• **Directions for this task**:
Name every member of the gasdermin protein family that the passage on pyroptosis lists.

• **Document text**:
* * *

Gasdermins (GSDMs) mediate the pathological type of programmed cell death known as pyroptosis. As a unique category of cell death, pyroptosis consists of the process of cell swelling, lysis, as well as the eventual release of inflammatory cytokines [6]. With GSDMs and cancer types in mind, pyroptosis plays a variety of multidimensional and context-specific functions in carcinogenesis, cancer proliferation, and anti-tumor immunity [7]. GSDMs is a family of proteins that contains six members, namely GSDMA, GSDMB, GSDMC, GSDMD, GSDME, and DFNA5 [8]. According to reports, GSDMC has an oncogenic role that might enhance tumor cell proliferation during CRC carcinogenesis [9]. GSDME is regarded as a tumor suppressor gene in CRC, and its expression is markedly reduced in colon cancer tissues [10]. The development of colitis-associated CRC may, however, be aided by GSDME-mediated pyroptosis, according to a recent study [11]. According to studies, the tumor-suppressing effects of GSDME depended on immunological surveillance, which could improve anti-tumor immunity by causing tumors to undergo inflammatory pyroptosis rather than non-inflammatory cell death, which is mediated by NK and CD8⁺ T killer cells [12]. Although pyroptosis still possesses an underlying association with anti-cancer immunity, growing numbers of evidence suggest that pyroptosis-mediated tumor eradication was accomplished by stimulating the immune system [13]. Intriguingly, some chemotherapeutic drugs can enhance their effectiveness via inducing pyroptosis through caspase-3 cleavage of GSDME and activating anti-tumor immunity [14, 15]. Patients with advanced CRC may benefit from immunotherapy, a potent therapeutic approach that relies on anti-tumor immunity [16]. In recent years, the investigations involving pyroptosis and cancers have provided novel research insights for the prevention and intervention of cancers. The relationship between genes related to pyroptosis and the prognosis and anti-tumor immunity of COAD patients still exists, nevertheless.

* * *

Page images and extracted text
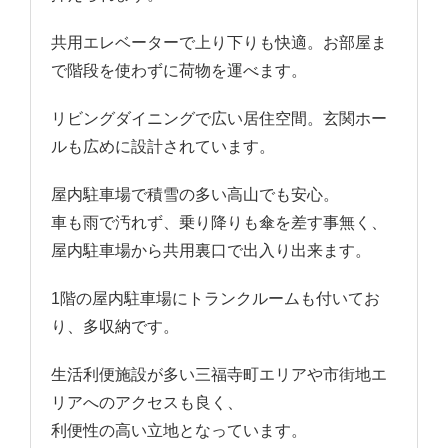
共用エレベーターで上り下りも快適。お部屋ま
で階段を使わずに荷物を運べます。
リビングダイニングで広い居住空間。玄関ホー
ルも広めに設計されています。
屋内駐車場で積雪の多い高山でも安心。
車も雨で汚れず、乗り降りも傘を差す事無く、
屋内駐車場から共用裏口で出入り出来ます。
1階の屋内駐車場にトランクルームも付いてお
り、多収納です。
生活利便施設が多い三福寺町エリアや市街地エ
リアへのアクセスも良く、
利便性の高い立地となっています。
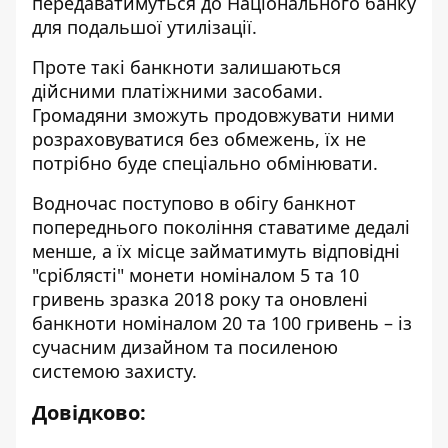
передаватимуться до Національного банку
для подальшої утилізації.
Проте такі банкноти залишаються
дійсними платіжними засобами.
Громадяни зможуть продовжувати ними
розраховуватися без обмежень, їх не
потрібно буде спеціально обмінювати.
Водночас поступово в обігу банкнот
попереднього покоління ставатиме дедалі
менше, а їх місце займатимуть відповідні
"сріблясті" монети номіналом 5 та 10
гривень зразка 2018 року та оновлені
банкноти номіналом 20 та 100 гривень – із
сучасним дизайном та посиленою
системою захисту.
Довідково:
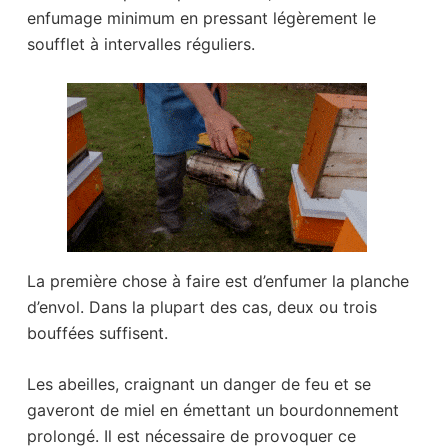
enfumage minimum en pressant légèrement le
soufflet à intervalles réguliers.
La première chose à faire est d’enfumer la planche
d’envol. Dans la plupart des cas, deux ou trois
bouffées suffisent.
Les abeilles, craignant un danger de feu et se
gaveront de miel en émettant un bourdonnement
prolongé. Il est nécessaire de provoquer ce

* * *

• **Answer section**:
GSDMA, GSDMB, GSDMC, GSDMD, GSDME, and DFNA5.